Greer and Pease will join 5 other trained professionals from District Ten of the Indiana Department of Homeland Security in Indianapolis at 6 pm today and deploy to New York for a 14 day mission in and around the Long island area. They will be joined by Tonda Dixon, EMA Director in Pike County, Stephanie McKinney, EMA Administrative Assistant in Gibson County, Al Perdue, EMA Director in Spencer County, Dallas Scott, EMA Director in Warrick County, and Kent Winkler, Assistant Fire Chief in Princeton Fire Territory.

District Ten is made up of 12 counties: Crawford, Daviess, Dubois, Gibson, Knox, Martin, Pike, Perry, Posey, Spencer, Vanderburgh and Warrick. District Response Task Force Ten Incident Management Team personnel are being activated along with District Response Task Force One from northwestern Indiana which includes Lake County and the State Incident Management Assistance Team to join Incident Management Teams which provide command and control functions.

NIMS (National Incident Command Systems) is a FEMA (Federal Emergency Management Agency) certified emergency management system used across the U.S. to coordinate preparedness, incident management, and response among public and private sectors. By using this system trained people can plan, prepare, prevent, mitigate, respond and recover from incidents of any size, cause, location, or complexity, to reduce loss of life and property and harm to our environment. NIMS enables trained government, not–for–profit, and private sector responders from across the country to work side by side during any incident in a predictable and coordinated manner, because the terminology, structure, process and procedure is standardized.

Hurricane Sandy made landfall October 29, 2012. Government, not for profit, and private sector employees and volunteers in the impacted communities made sure their families were safe and immediately opened Incident Command Centers. It was clear this incident was too massive to be handled locally and responders and outside resources were needed.
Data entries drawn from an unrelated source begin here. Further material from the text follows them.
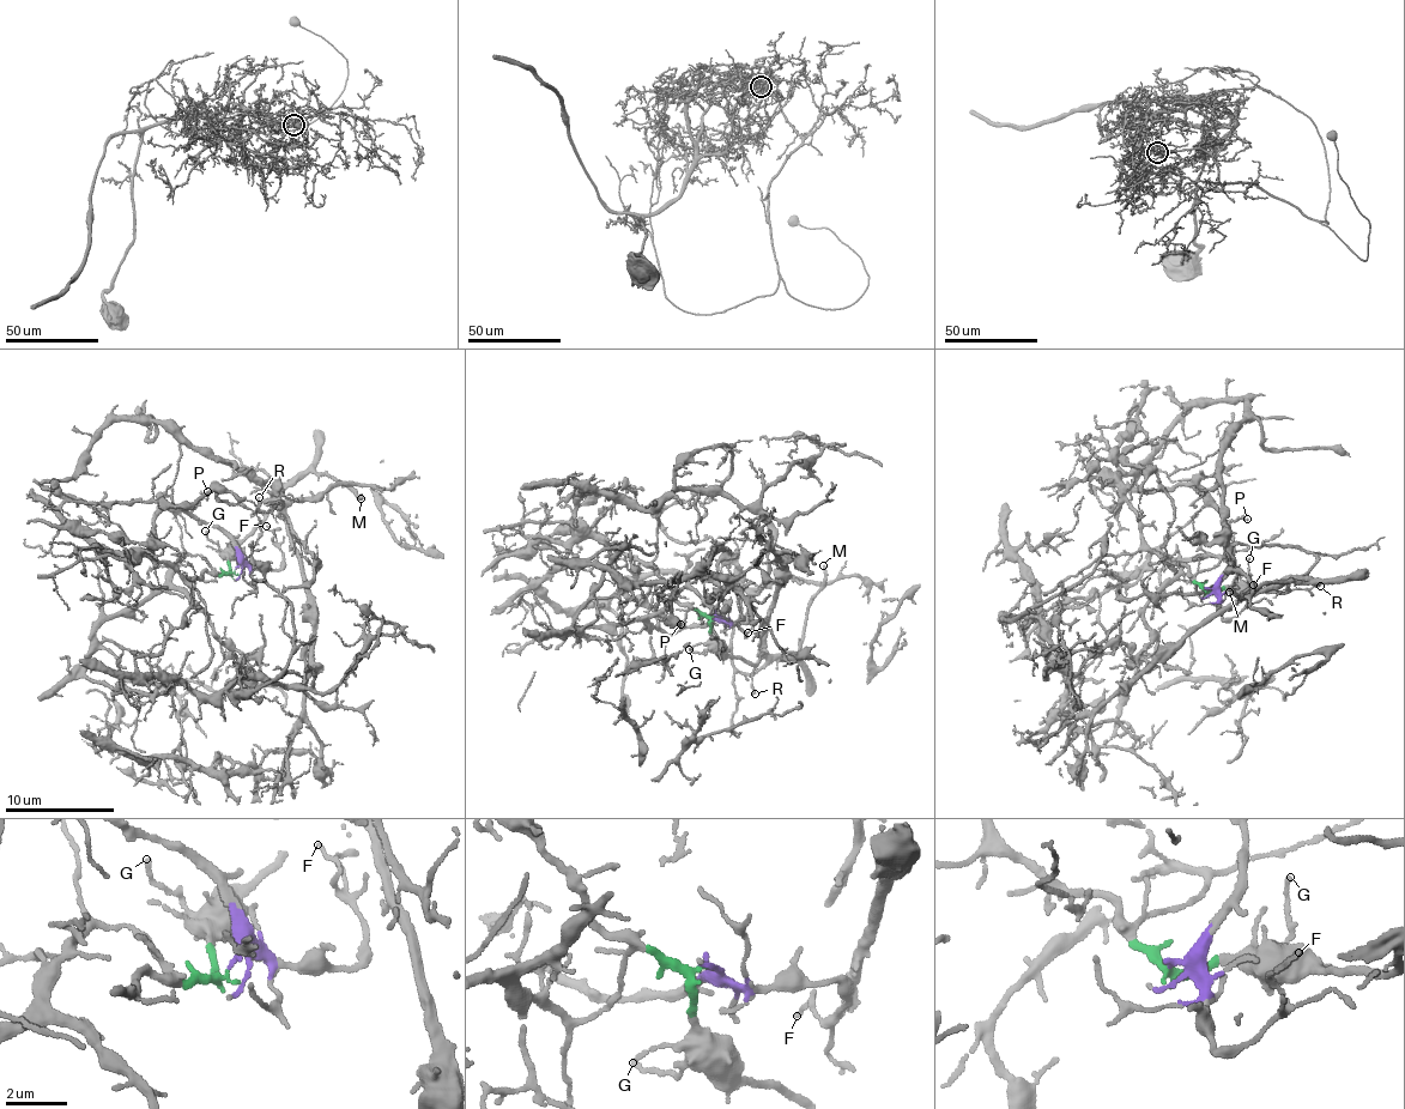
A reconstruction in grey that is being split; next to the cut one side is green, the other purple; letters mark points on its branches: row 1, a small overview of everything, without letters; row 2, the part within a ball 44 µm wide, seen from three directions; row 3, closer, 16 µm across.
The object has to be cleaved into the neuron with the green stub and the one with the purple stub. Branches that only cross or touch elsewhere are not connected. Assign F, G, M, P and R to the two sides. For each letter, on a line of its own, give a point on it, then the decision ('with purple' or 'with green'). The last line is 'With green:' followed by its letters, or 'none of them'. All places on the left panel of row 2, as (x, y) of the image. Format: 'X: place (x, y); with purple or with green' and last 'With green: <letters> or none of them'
F: place (266, 526); with purple
G: place (205, 531); with green
M: place (361, 498); with green
P: place (207, 491); with purple
R: place (259, 497); with green
With green: G, M, R

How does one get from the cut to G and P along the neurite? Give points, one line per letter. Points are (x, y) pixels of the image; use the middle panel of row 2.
G: (712, 616), (708, 652), (689, 649)
P: (714, 616), (713, 622), (703, 625), (666, 620), (682, 624)

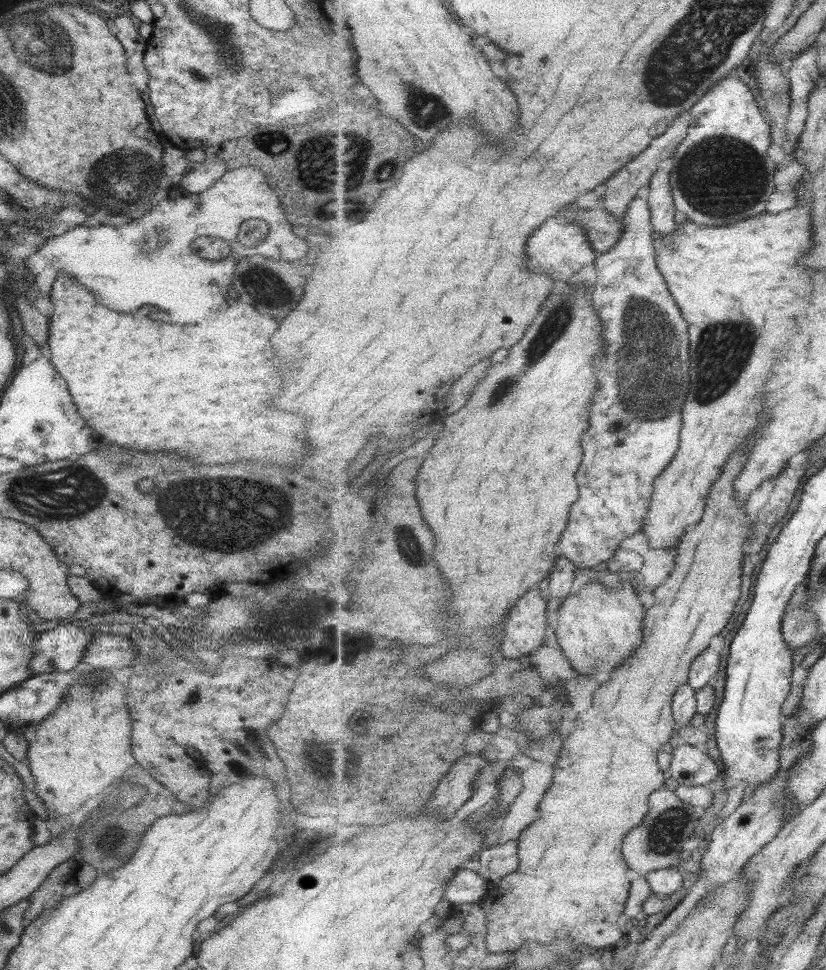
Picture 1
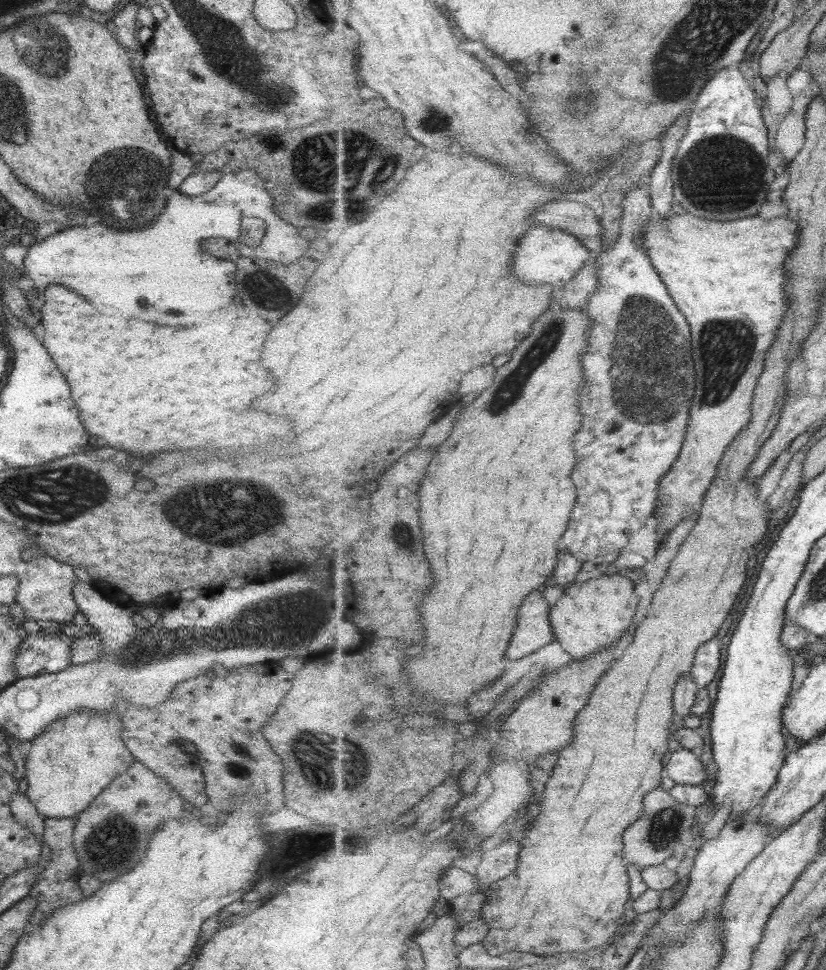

Persons from nearby areas not impacted by the storm were mobilized. Now, 12 days after landfall, resources from further west are deploying to aid in response and recovery. Like any workplace, staff changes are necessary at the end of operational periods. To preserve staff health and well-being, breaks, sleep, food, and time away are vital. The seven people from southwestern Indiana will join people from other Districts across the country to provide the needed trained backup.